◆ Available data:
--------

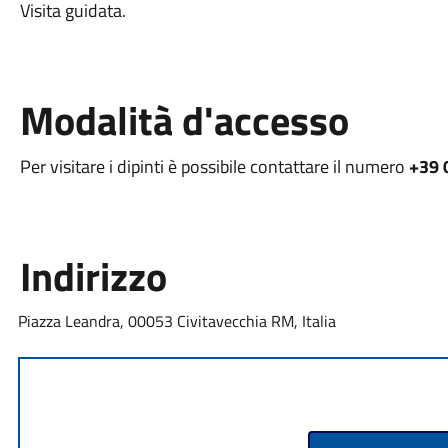
Visita guidata.
Modalità d'accesso
Per visitare i dipinti è possibile contattare il numero
+39 
Indirizzo
Piazza Leandra, 00053 Civitavecchia RM, Italia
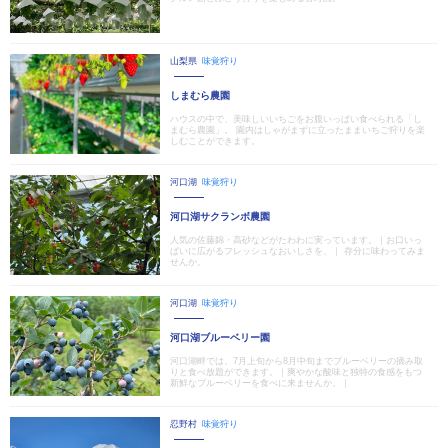
山梨県
味覚狩り
しまむら農園
ハウスの中で、美味しいいちごをお腹いっぱい食べられる「し
まむら農園」。 園内はしゃがまずに立ったままいちご狩りを楽
しむことができます。
河口湖
味覚狩り
河口湖サクランボ農園
人気の佐藤錦・高砂などがたわわに実っています。｜お口いっ
ぱいに広がるフレッシュなおいしさを、｜ 存分に味わってみま
せんか。
河口湖
味覚狩り
河口湖ブルーベリー園
河口湖畔では、7月上旬から8月中旬までブルーベリーの摘み取
りと食べ放題ができます。｜爽やかな酸味と独特の食感をもつ
新鮮なブルーベリーを食べに来ませんか。｜
忍野村
味覚狩り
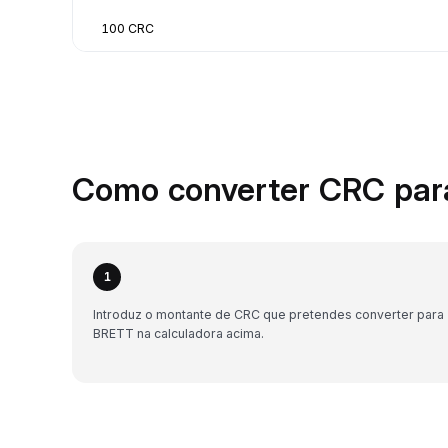
100 CRC
Como converter CRC par
1
Introduz o montante de CRC que pretendes converter para
BRETT na calculadora acima.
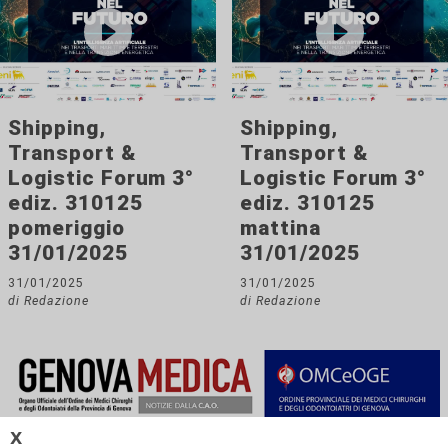
Shipping,
Shipping,
Transport &
Transport &
Logistic Forum 3°
Logistic Forum 3°
ediz. 310125
ediz. 310125
pomeriggio
mattina
31/01/2025
31/01/2025
31/01/2025
31/01/2025
di Redazione
di Redazione
𝗫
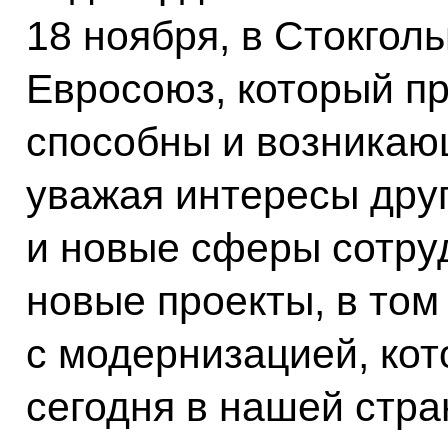
18 ноября, в Стокгол
Евросоюз
, который п
способны и возникаю
уважая интересы друг
и новые сферы сотру
новые проекты, в том
с модернизацией, кот
сегодня в нашей стра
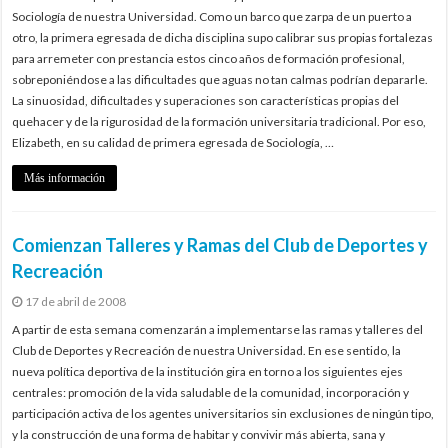
Sociología de nuestra Universidad. Como un barco que zarpa de un puerto a
otro, la primera egresada de dicha disciplina supo calibrar sus propias fortalezas
para arremeter con prestancia estos cinco años de formación profesional,
sobreponiéndose a las dificultades que aguas no tan calmas podrían depararle.
La sinuosidad, dificultades y superaciones son características propias del
quehacer y de la rigurosidad de la formación universitaria tradicional. Por eso,
Elizabeth, en su calidad de primera egresada de Sociología, …
Más información
Comienzan Talleres y Ramas del Club de Deportes y
Recreación
17 de abril de 2008
A partir de esta semana comenzarán a implementarse las ramas y talleres del
Club de Deportes y Recreación de nuestra Universidad. En ese sentido, la
nueva política deportiva de la institución gira en torno a los siguientes ejes
centrales: promoción de la vida saludable de la comunidad, incorporación y
participación activa de los agentes universitarios sin exclusiones de ningún tipo,
y la construcción de una forma de habitar y convivir más abierta, sana y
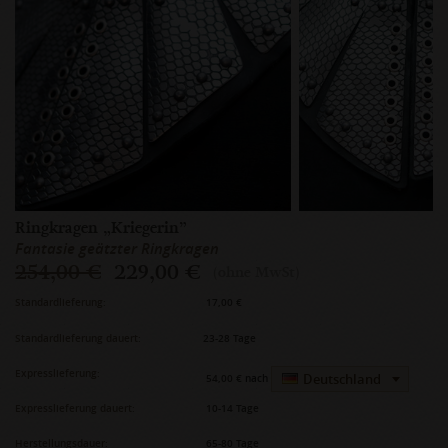
Ringkragen „Kriegerin”
Fantasie geätzter Ringkragen
254,00 €
229,00 €
(ohne MwSt)
Standardlieferung:
17,00 €
Standardlieferung dauert:
23-28 Tage
Expresslieferung:
Deutschland
54,00 €
nach
Expresslieferung dauert:
10-14 Tage
Herstellungsdauer:
65-80 Tage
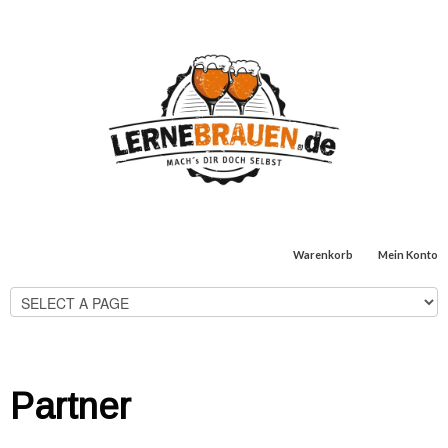
Warenkorb
Mein Konto
Partner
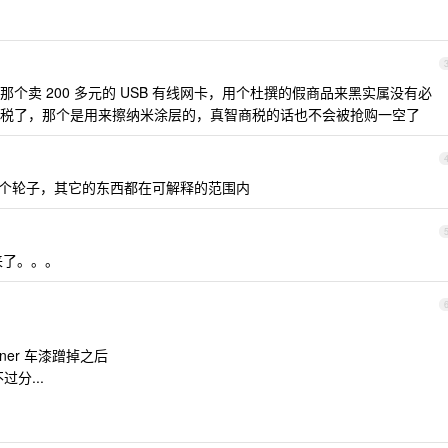
个卖 200 多元的 USB 有线网卡，用个杜撰的假商品来黑实属没有必
税了，那个是用来擦纳米涂层的，真智商税的话也不会被抢购一空了
4 个轮子，其它的东西都在可解释的范围内
来了。。。
aner 车漆蹭掉之后
过分...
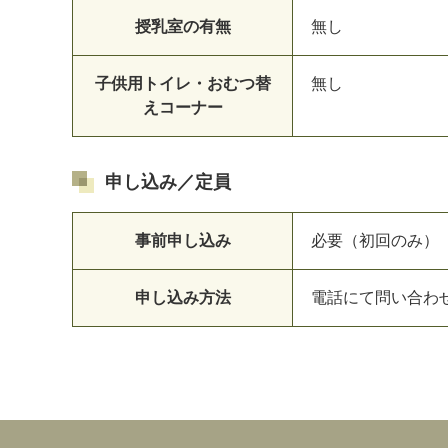
授乳室の有無
無し
子供用トイレ・おむつ替
無し
えコーナー
申し込み／定員
事前申し込み
必要（初回のみ）
申し込み方法
電話にて問い合わせ （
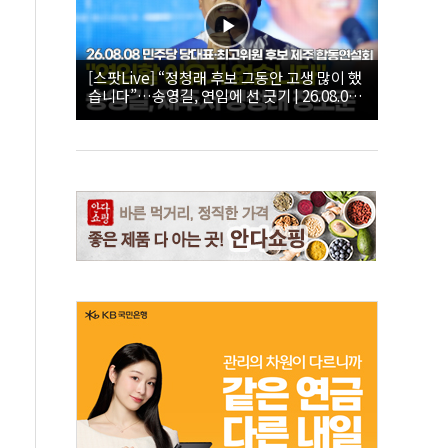
[스팟Live] “정청래 후보 그동안 고생 많이 했
습니다”…송영길, 연임에 선 긋기 | 26.08.08
더불어민주당 당대표·최고위원 후보 제주 합
동연설회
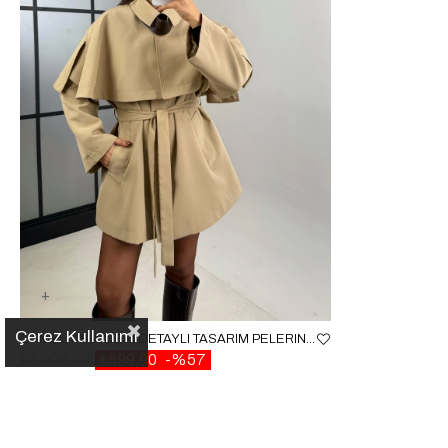
Çerez Kullanımı
CAMEL YAKA DERI DETAYLI TASARIM PELERIN TRENÇKOT GAUS-00484
₺2.099,90
₺899,90
%57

--------

◆ Exercise details: Rewrite the text starting at the line that contains "18 ноября, в Стокгол" and ending at the line that contains "сегодня в нашей стра" as a JSON list of strings, one string per line, skipping any blank lines.

◆ Problem solution:
[
  "18 ноября, в Стокгол",
  "Евросоюз",
  ", который п",
  "способны и возникаю",
  "уважая интересы друг",
  "и новые сферы сотру",
  "новые проекты, в том",
  "с модернизацией, кот",
  "сегодня в нашей стра"
]